### Task data
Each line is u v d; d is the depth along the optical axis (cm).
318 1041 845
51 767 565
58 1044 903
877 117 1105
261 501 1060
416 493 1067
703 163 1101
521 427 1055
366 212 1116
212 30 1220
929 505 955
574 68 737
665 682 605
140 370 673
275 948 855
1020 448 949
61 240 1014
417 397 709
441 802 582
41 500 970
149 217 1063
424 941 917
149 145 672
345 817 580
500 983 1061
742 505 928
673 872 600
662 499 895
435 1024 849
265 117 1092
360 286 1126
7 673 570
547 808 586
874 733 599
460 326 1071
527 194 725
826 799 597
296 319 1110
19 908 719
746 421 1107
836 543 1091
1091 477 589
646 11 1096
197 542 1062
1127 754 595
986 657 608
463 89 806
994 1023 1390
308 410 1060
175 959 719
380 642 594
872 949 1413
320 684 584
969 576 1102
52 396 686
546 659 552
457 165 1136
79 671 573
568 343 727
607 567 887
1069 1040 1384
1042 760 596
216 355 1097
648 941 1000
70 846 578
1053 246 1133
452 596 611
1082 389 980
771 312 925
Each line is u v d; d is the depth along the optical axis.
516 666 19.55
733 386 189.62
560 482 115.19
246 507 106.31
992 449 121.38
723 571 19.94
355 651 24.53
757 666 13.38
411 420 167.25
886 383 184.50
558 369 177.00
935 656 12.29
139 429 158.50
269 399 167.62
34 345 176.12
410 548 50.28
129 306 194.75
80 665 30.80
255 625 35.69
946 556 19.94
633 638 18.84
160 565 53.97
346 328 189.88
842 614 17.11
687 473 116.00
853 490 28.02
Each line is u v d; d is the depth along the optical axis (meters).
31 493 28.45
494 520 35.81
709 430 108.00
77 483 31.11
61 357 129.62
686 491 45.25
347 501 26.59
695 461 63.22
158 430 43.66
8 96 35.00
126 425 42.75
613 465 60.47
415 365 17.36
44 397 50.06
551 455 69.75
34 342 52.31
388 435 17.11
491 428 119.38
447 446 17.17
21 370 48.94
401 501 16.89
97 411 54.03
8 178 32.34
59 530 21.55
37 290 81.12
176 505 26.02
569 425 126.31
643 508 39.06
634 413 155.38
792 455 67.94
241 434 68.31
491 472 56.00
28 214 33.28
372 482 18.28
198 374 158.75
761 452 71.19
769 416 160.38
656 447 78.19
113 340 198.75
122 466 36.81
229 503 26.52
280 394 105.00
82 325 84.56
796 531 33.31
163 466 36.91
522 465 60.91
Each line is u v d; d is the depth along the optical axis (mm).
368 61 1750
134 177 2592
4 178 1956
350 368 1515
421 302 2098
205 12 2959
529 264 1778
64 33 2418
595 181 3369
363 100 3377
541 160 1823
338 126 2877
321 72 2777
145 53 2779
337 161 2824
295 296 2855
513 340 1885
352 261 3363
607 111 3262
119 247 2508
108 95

### Task item
All records shown above must be set down again verbatim.

### Task solution
Each line is u v d; d is the depth along the optical axis (cm).
318 1041 845
51 767 565
58 1044 903
877 117 1105
261 501 1060
416 493 1067
703 163 1101
521 427 1055
366 212 1116
212 30 1220
929 505 955
574 68 737
665 682 605
140 370 673
275 948 855
1020 448 949
61 240 1014
417 397 709
441 802 582
41 500 970
149 217 1063
424 941 917
149 145 672
345 817 580
500 983 1061
742 505 928
673 872 600
662 499 895
435 1024 849
265 117 1092
360 286 1126
7 673 570
547 808 586
874 733 599
460 326 1071
527 194 725
826 799 597
296 319 1110
19 908 719
746 421 1107
836 543 1091
1091 477 589
646 11 1096
197 542 1062
1127 754 595
986 657 608
463 89 806
994 1023 1390
308 410 1060
175 959 719
380 642 594
872 949 1413
320 684 584
969 576 1102
52 396 686
546 659 552
457 165 1136
79 671 573
568 343 727
607 567 887
1069 1040 1384
1042 760 596
216 355 1097
648 941 1000
70 846 578
1053 246 1133
452 596 611
1082 389 980
771 312 925
Each line is u v d; d is the depth along the optical axis.
516 666 19.55
733 386 189.62
560 482 115.19
246 507 106.31
992 449 121.38
723 571 19.94
355 651 24.53
757 666 13.38
411 420 167.25
886 383 184.50
558 369 177.00
935 656 12.29
139 429 158.50
269 399 167.62
34 345 176.12
410 548 50.28
129 306 194.75
80 665 30.80
255 625 35.69
946 556 19.94
633 638 18.84
160 565 53.97
346 328 189.88
842 614 17.11
687 473 116.00
853 490 28.02
Each line is u v d; d is the depth along the optical axis (meters).
31 493 28.45
494 520 35.81
709 430 108.00
77 483 31.11
61 357 129.62
686 491 45.25
347 501 26.59
695 461 63.22
158 430 43.66
8 96 35.00
126 425 42.75
613 465 60.47
415 365 17.36
44 397 50.06
551 455 69.75
34 342 52.31
388 435 17.11
491 428 119.38
447 446 17.17
21 370 48.94
401 501 16.89
97 411 54.03
8 178 32.34
59 530 21.55
37 290 81.12
176 505 26.02
569 425 126.31
643 508 39.06
634 413 155.38
792 455 67.94
241 434 68.31
491 472 56.00
28 214 33.28
372 482 18.28
198 374 158.75
761 452 71.19
769 416 160.38
656 447 78.19
113 340 198.75
122 466 36.81
229 503 26.52
280 394 105.00
82 325 84.56
796 531 33.31
163 466 36.91
522 465 60.91
Each line is u v d; d is the depth along the optical axis (mm).
368 61 1750
134 177 2592
4 178 1956
350 368 1515
421 302 2098
205 12 2959
529 264 1778
64 33 2418
595 181 3369
363 100 3377
541 160 1823
338 126 2877
321 72 2777
145 53 2779
337 161 2824
295 296 2855
513 340 1885
352 261 3363
607 111 3262
119 247 2508
108 95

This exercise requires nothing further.